§ About this task
Every line in the data below from the one containing "2: (232, 139, 15.33)" down to the one containing "20: (451, 222, 15.30)", both included, must be retyped exactly; no other line is to appear.

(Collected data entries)
______________________________

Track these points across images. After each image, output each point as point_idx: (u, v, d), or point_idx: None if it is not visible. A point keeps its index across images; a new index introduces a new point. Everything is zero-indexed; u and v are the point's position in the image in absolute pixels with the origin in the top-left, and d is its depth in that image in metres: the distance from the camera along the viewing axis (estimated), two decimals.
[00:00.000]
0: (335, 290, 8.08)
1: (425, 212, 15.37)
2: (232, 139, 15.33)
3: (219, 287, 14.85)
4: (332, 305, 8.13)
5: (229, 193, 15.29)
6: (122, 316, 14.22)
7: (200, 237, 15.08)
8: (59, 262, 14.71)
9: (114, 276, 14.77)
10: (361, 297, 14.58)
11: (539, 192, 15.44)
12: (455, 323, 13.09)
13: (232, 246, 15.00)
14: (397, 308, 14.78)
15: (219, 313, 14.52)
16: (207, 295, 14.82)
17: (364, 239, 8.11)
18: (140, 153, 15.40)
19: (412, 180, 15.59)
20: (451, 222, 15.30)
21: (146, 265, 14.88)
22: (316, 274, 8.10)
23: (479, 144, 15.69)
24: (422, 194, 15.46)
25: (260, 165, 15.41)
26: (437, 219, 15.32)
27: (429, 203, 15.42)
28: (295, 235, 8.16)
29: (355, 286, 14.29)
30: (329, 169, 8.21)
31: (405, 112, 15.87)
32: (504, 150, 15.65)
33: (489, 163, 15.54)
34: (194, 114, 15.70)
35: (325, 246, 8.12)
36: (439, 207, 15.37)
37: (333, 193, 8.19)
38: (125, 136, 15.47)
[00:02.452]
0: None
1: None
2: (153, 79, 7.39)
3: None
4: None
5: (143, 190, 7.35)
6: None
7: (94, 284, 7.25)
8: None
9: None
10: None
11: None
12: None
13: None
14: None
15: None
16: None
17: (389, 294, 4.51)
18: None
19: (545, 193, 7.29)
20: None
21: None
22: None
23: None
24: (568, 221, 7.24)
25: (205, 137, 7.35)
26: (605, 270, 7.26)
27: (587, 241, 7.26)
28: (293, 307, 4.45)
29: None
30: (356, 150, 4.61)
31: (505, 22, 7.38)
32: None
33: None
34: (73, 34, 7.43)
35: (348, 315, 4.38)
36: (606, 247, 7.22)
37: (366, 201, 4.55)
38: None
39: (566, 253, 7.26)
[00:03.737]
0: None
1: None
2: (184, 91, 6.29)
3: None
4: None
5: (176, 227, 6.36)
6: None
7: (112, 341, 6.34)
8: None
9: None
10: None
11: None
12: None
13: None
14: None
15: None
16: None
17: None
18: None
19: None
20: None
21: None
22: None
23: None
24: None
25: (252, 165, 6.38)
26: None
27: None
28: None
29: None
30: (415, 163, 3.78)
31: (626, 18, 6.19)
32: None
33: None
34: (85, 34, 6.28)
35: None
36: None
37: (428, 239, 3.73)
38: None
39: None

______________________________

§ Task answer
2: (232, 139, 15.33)
3: (219, 287, 14.85)
4: (332, 305, 8.13)
5: (229, 193, 15.29)
6: (122, 316, 14.22)
7: (200, 237, 15.08)
8: (59, 262, 14.71)
9: (114, 276, 14.77)
10: (361, 297, 14.58)
11: (539, 192, 15.44)
12: (455, 323, 13.09)
13: (232, 246, 15.00)
14: (397, 308, 14.78)
15: (219, 313, 14.52)
16: (207, 295, 14.82)
17: (364, 239, 8.11)
18: (140, 153, 15.40)
19: (412, 180, 15.59)
20: (451, 222, 15.30)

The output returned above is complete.